▶ **Task instructions**
1: Copy the reply about the real-time scheduler patch word for word, starting with "On Fri, 8 Jul" and going on through "few more words?".
2: Carry on the reply about the real-time scheduler patch from the point where it stops.

▶ **Passage for review**
[Start of section]
Re: [PATCH] sched/rt: Avoid sending an IPI to a CPU already doing a push

From: Steven Rostedt
Date: Fri Jul 08 2016 - 11:12:28 EST


On Fri, 8 Jul 2016 16:51:53 +0200
Peter Zijlstra <peterz@xxxxxxxxxxxxx> wrote:

> On Fri, Jun 24, 2016 at 11:26:13AM -0400, Steven Rostedt wrote:
> > The IPI code now needs to call push_tasks() instead of just push_task() as
> > it will not be receiving an IPI for each CPU that is requesting a PULL.
>
> My brain just skidded on that, can you try again with a few more words?

Sure. One of those cases where I lose track of knowing what I know, and
don't describe enough.

The original logic expected each pull request to have its own IPI sent
out. Thus, a CPU would only do a single push, knowing that only one CPU
opened up (lowered its priority). Although, it still sends another IPI
out to the next CPU regardless of a push if a higher task is waiting.
[End of section]
▶ **Extracted material**
[Start of section]
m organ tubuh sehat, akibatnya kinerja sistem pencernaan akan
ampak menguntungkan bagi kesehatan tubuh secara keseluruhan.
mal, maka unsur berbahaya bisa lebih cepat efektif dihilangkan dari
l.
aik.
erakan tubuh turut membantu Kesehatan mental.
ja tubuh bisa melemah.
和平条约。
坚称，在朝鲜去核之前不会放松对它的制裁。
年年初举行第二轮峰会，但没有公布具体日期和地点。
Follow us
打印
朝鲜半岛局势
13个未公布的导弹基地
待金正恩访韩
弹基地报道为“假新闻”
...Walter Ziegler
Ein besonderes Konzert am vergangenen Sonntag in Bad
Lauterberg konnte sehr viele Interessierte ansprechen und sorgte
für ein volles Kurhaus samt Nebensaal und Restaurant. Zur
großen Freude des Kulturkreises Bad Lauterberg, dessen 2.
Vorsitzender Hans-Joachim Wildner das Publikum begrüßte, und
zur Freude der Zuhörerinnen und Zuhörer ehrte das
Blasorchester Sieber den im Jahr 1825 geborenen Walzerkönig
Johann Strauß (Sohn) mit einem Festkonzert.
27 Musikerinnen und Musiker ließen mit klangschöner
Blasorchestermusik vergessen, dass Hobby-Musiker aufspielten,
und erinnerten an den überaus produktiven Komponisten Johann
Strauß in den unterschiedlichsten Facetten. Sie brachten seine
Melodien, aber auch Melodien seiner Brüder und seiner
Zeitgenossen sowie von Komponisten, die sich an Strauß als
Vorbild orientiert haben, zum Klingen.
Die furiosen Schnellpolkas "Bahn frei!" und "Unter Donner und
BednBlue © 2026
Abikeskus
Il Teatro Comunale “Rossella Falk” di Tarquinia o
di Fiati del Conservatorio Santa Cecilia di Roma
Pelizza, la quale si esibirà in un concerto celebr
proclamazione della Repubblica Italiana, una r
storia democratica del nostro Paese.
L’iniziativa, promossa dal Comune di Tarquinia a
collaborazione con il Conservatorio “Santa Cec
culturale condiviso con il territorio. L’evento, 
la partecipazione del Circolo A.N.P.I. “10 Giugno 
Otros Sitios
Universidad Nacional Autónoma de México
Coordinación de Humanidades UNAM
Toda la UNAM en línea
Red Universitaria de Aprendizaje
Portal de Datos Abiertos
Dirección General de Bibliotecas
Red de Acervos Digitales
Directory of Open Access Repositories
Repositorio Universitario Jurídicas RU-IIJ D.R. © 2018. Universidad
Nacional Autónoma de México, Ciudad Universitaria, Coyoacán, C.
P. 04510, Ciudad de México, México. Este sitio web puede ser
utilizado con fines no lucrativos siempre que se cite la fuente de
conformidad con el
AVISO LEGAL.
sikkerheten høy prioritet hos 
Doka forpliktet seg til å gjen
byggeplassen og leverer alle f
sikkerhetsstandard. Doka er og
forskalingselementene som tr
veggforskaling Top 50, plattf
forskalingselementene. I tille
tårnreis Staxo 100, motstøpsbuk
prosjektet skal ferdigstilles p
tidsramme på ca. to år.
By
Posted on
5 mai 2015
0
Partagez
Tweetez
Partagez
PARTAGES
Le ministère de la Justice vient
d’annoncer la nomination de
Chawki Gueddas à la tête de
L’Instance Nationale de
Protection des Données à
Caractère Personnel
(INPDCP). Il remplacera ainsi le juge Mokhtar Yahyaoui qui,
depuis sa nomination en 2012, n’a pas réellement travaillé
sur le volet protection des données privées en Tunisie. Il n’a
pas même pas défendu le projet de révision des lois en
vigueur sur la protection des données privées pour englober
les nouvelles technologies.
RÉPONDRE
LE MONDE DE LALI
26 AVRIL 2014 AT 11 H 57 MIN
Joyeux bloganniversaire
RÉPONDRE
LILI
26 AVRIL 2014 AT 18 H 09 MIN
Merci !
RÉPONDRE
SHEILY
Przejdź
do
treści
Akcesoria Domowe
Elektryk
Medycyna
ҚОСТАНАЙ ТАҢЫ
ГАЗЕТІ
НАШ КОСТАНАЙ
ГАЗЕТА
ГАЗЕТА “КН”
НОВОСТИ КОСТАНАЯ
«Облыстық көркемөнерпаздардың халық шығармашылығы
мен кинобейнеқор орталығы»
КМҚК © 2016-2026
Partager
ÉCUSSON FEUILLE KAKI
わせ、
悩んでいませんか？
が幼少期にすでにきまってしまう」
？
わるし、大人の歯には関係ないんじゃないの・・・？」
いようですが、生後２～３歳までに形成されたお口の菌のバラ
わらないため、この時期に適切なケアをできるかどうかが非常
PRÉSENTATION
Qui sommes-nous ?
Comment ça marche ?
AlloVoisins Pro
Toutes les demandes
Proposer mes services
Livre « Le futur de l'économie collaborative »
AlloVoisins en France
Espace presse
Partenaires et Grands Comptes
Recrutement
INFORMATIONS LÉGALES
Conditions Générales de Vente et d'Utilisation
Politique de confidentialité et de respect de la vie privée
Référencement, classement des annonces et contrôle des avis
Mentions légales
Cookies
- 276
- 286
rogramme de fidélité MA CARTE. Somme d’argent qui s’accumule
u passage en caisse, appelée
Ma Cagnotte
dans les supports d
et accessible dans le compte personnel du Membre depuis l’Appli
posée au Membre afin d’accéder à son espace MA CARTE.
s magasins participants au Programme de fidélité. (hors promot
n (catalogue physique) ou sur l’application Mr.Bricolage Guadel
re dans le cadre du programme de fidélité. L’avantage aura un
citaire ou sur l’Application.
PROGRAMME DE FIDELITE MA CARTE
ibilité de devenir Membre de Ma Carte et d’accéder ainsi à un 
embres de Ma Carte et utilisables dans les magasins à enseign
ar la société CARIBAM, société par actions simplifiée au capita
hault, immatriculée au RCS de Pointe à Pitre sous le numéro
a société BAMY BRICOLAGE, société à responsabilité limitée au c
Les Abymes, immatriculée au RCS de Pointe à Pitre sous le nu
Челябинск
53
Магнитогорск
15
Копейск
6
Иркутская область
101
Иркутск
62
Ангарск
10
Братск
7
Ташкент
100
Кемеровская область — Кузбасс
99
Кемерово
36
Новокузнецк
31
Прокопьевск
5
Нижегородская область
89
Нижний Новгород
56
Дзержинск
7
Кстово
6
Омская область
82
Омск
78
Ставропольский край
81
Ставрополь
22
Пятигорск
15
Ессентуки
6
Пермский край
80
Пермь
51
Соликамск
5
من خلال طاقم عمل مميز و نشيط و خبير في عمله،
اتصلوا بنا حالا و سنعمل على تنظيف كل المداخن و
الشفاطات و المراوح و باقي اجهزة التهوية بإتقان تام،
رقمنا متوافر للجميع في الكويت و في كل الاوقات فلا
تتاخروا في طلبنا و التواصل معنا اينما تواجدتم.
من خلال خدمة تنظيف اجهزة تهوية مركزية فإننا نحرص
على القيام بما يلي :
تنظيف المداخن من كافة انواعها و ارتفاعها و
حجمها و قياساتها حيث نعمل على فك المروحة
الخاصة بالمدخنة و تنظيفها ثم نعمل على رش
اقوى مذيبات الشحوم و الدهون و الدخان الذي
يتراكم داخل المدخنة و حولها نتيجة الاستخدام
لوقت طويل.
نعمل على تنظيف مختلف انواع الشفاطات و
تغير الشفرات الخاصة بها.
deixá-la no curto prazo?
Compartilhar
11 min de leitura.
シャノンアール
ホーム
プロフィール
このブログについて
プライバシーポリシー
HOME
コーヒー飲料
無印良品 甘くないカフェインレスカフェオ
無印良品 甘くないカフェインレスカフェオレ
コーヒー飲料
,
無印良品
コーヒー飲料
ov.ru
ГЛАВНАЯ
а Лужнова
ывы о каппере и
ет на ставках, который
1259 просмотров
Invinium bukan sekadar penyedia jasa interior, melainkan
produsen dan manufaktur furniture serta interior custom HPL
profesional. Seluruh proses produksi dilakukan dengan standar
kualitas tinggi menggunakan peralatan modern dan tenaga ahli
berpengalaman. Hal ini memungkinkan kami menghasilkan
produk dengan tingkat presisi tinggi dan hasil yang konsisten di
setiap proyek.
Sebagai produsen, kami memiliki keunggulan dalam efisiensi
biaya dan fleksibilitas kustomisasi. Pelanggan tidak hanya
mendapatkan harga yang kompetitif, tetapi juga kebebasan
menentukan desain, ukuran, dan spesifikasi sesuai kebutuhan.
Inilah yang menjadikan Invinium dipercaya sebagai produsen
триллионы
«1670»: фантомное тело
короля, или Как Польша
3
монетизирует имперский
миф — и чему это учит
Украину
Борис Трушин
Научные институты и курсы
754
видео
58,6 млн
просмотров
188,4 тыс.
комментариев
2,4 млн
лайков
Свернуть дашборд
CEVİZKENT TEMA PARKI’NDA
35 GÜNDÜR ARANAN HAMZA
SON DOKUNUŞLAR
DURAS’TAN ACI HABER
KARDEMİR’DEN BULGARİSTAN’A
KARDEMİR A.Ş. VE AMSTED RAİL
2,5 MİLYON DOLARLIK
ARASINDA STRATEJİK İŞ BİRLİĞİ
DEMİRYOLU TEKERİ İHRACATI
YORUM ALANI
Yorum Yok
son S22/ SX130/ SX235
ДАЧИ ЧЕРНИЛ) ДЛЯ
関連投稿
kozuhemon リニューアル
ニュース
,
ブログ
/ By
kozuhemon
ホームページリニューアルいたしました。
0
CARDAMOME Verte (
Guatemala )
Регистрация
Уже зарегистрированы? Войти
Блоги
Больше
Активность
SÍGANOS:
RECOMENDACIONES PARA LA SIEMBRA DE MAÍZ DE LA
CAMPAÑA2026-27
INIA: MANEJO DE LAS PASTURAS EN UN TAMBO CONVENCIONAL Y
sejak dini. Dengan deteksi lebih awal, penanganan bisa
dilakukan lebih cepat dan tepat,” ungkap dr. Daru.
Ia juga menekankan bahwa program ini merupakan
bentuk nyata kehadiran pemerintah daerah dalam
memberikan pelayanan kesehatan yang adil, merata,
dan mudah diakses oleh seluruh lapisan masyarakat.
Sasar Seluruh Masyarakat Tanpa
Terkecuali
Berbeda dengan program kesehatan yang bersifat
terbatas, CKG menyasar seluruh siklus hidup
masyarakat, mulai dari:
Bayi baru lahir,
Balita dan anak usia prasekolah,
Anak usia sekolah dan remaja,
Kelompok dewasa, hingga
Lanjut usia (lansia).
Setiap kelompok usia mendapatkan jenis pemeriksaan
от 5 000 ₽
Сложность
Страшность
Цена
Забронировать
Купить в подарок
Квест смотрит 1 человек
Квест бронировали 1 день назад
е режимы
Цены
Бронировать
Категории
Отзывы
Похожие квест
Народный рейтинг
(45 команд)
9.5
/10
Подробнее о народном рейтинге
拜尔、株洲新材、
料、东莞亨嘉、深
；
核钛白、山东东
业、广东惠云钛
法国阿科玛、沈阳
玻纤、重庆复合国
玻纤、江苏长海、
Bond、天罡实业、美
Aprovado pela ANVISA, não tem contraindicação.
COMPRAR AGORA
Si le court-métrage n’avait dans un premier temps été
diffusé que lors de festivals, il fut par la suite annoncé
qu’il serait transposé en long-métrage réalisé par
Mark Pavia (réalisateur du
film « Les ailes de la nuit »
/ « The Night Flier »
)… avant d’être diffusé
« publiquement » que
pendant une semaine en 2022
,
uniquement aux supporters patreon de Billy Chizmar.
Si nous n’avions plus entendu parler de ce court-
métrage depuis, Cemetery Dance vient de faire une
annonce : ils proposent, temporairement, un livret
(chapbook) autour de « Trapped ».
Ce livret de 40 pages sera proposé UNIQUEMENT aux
[End of section]
▶ **Expected responses**
1:
On Fri, 8 Jul 2016 16:51:53 +0200
Peter Zijlstra <peterz@xxxxxxxxxxxxx> wrote:

> On Fri, Jun 24, 2016 at 11:26:13AM -0400, Steven Rostedt wrote:
> > The IPI code now needs to call push_tasks() instead of just push_task() as
> > it will not be receiving an IPI for each CPU that is requesting a PULL.
>
> My brain just skidded on that, can you try again with a few more words?

2:
This may be solved with a cpupri of next highest waiters. But that's a
bit complex for now.

Anyway, the old code would have multiple CPUs sending IPIs out to CPUs.
One for each CPU that lowers its prio. The new code checks if a CPU is
already processing an IPI (via the ipi counter) and will skip sending
to that CPU. That means that if two CPUs lower its priority, and only
one CPU has multiple RT tasks waiting, it needs to do multiple
push_task() calls (which push_tasks() does).

Better? I can update the change log.

>
>
> > diff --git a/kernel/sched/rt.c b/kernel/sched/rt.c
> > index d5690b722691..165bcfdbd94b 100644
> > --- a/kernel/sched/rt.c
> > +++ b/kernel/sched/rt.c
> > @@ -100,6 +100,7 @@ void init_rt_rq(struct rt_rq *rt_rq)
> > rt_rq->push_flags = 0;
> > rt_rq->push_cpu = nr_cpu_ids;
> > raw_spin_lock_init(&rt_rq->push_lock);
> > + atomic_set(&rt_rq->ipi_count, 0);
> > init_irq_work(&rt_rq->push_work, push_irq_work_func);
> > #endif
> > #endif /* CONFIG_SMP */
> > @@ -1917,6 +1918,10 @@ static int find_next_push_cpu(struct rq *rq)
> > break;
> > next_rq = cpu_rq(cpu);
> >
> > + /* If pushing was already started, ignore */
> > + if (atomic_read(&next_rq->rt.ipi_count))
> > + continue;
> > +
> > /* Make sure the next rq can push to this rq */
> > if (next_rq->rt.highest_prio.next < rq->rt.highest_prio.curr)
> > break;
> > @@ -1955,6 +1960,7 @@ static void tell_cpu_to_push(struct rq *rq)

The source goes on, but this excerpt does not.